En résumé, M. Mazzini ne nous semble pas savoir au juste ce qu’il veut. Sa pensée, que nous cherchons vainement à saisir au milieu des raisonnemens le plus souvent contradictoires dont il a rempli deux volumes, eût gagné à être présentée sous une forme plus concentrée ; mais l’auteur déploie cette prolixité, véritablement fatigante, qui est, au reste, un défaut commun aux œuvres littéraires de ses compatriotes, et dont ils ne pourront manquer de se corriger lorsque la pratique et la discussion des affaires publiques les auront formés au langage de la politique.

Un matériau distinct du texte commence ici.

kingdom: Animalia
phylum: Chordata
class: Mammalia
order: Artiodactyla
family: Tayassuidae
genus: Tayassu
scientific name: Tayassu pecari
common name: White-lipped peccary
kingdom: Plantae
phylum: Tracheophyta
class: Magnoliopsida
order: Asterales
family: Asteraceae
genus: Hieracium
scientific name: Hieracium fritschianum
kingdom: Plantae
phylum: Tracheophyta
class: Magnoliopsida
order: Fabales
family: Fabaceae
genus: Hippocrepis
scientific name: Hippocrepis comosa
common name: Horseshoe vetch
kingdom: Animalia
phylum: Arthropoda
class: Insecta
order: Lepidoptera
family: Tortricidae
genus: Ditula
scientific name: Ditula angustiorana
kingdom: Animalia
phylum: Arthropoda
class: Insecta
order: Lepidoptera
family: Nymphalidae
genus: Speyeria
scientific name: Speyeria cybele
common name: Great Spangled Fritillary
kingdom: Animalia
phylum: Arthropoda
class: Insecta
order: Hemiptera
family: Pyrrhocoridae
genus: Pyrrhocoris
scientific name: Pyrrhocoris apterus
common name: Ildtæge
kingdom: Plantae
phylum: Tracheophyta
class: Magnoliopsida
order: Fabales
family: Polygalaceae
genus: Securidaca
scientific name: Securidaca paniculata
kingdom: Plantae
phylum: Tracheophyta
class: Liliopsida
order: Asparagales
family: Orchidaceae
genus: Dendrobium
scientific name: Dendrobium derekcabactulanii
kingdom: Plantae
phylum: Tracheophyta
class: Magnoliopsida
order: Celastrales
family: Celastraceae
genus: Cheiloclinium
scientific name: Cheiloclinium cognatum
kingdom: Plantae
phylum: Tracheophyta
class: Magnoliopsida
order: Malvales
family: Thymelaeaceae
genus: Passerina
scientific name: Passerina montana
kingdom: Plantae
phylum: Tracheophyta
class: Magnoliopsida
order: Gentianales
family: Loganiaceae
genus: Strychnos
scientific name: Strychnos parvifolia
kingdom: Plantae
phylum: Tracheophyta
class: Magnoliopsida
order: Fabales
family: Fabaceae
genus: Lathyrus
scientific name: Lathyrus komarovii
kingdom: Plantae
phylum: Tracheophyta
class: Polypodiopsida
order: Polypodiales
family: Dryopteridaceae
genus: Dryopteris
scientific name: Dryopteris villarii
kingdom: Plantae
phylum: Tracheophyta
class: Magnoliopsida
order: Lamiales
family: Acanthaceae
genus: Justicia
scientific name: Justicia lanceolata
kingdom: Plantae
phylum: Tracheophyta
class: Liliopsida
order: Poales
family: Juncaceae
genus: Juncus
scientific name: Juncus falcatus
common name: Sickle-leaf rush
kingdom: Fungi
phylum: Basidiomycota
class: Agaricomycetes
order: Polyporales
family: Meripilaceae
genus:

— Nous avons rarement occasion de rendre justice aux travaux littéraires de la province. Parmi ces travaux, pour la plupart trop peu connus, il est un ordre d’études et de recherches qui méritent d’être particulièrement encouragées : nous voulons parler de ces essais d’histoire locale qui formeront quelque jour un ensemble de documens précieux et comme le complément indispensable des monumens plus vastes élevés à l’histoire générale du pays. Nous avons sous les yeux deux ouvrages qui méritent à plus d’un titre d’occuper un rang honorable parmi les publications historiques de nos départemens. Le premier est une étude sur Rodolphe de Habsbourg[1], dont la vie glorieuse est liée étroitement à l’histoire d’une partie de l’Alsace. L’auteur, M. Boyer, a voulu faire plus qu’une biographie, plus qu’un portrait, et son livre, textes et notes, témoigne de recherches patientes non-seulement sur Rodolphe de Habsbourg, mais sur toute une phase très intéressante de la vie féodale en Alsace. Ce n’est pas la vie féodale, c’est plus particulièrement la vie d’artiste qui est l’objet d’une autre étude intitulée Gauthier le statuaire[2], par M. A. Biechy. Ici l’érudition se produit sous la forme d’un roman plein de renseignemens curieux sur les associations de sculpteurs et d’architectes auxquelles on doit les grandes cathédrales des bords du Rhin. Il faut louer, dans l’un et l’autre de ces récits historiques, une connaissance intime et une habile interprétation des sources locales.



V. de Mars
  1. Un vol. in-8e, publié à Colmar, chez Hoffmann.
  2. Un vol. in-12, Strasbourg, 1847.